I was in the field, one day into a two-day boot camp, in Connecticut. UConn had just made it into the Final Four, and the hotel bar was filled with revelers watching ESPN. I was in my hotel room, on the phone with my husband because the hotel didn’t have C-Span. He gave me a blow-by-blow count of the votes required until the SGR “doc fix” bill would pass because, at the last minute, the bill had been revised to include language affecting ICD-10 implementation.

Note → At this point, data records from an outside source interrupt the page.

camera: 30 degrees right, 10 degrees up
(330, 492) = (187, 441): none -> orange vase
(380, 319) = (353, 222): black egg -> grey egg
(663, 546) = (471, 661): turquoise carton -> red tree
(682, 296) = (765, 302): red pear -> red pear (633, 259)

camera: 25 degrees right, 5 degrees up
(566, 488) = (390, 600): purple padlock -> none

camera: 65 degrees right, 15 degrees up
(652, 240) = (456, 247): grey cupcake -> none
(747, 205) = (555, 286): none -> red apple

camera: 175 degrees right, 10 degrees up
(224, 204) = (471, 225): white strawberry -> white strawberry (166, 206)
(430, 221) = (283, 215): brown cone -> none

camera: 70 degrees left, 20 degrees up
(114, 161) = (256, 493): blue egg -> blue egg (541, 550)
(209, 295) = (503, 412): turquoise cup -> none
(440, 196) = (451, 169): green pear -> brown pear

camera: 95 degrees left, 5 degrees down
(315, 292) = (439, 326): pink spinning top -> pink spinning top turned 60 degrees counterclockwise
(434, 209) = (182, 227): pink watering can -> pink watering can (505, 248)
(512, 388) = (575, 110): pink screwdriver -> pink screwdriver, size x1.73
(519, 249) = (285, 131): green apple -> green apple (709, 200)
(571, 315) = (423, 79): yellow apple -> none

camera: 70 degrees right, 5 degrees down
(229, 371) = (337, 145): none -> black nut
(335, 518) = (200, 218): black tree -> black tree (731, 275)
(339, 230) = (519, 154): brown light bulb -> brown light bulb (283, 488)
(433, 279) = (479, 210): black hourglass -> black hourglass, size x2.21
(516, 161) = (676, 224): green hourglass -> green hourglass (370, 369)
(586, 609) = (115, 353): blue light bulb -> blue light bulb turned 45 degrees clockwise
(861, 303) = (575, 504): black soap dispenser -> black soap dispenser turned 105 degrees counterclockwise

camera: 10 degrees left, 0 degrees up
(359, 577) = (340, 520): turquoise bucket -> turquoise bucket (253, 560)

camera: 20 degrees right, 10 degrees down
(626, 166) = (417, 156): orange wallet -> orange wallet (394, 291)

If it passed, doctors’ reimbursements would not be cut by 24 percent, but ICD-10 would be delayed by at least a year. My husband is a surgeon, so we had a stake on both sides of the fence … or aisle, I suppose. Of course, it passed — it always passes. But what did that mean for all the people I’d taught in the past months, and what would that mean for the class I had to face the next morning, smack dab in the middle of their training? I expected to see my class members just as disheartened as I was and worried about the energy level of the second training day.

It turns out I didn’t even need to bring cookies. Nobody was disappointed. In fact, there seemed to be a collective sigh of relief. And these were the people I thought were ahead of the curve on implementation.

So, I took a poll:

Did they think people not ready for ICD-10 in 2014 would be ready in 2015?

No.

Did they think people who were almost ready would spend the year getting extra-ready?

No.

So, what did the year gain us? Breathing room?

I say it gained us one thing: Fatigue.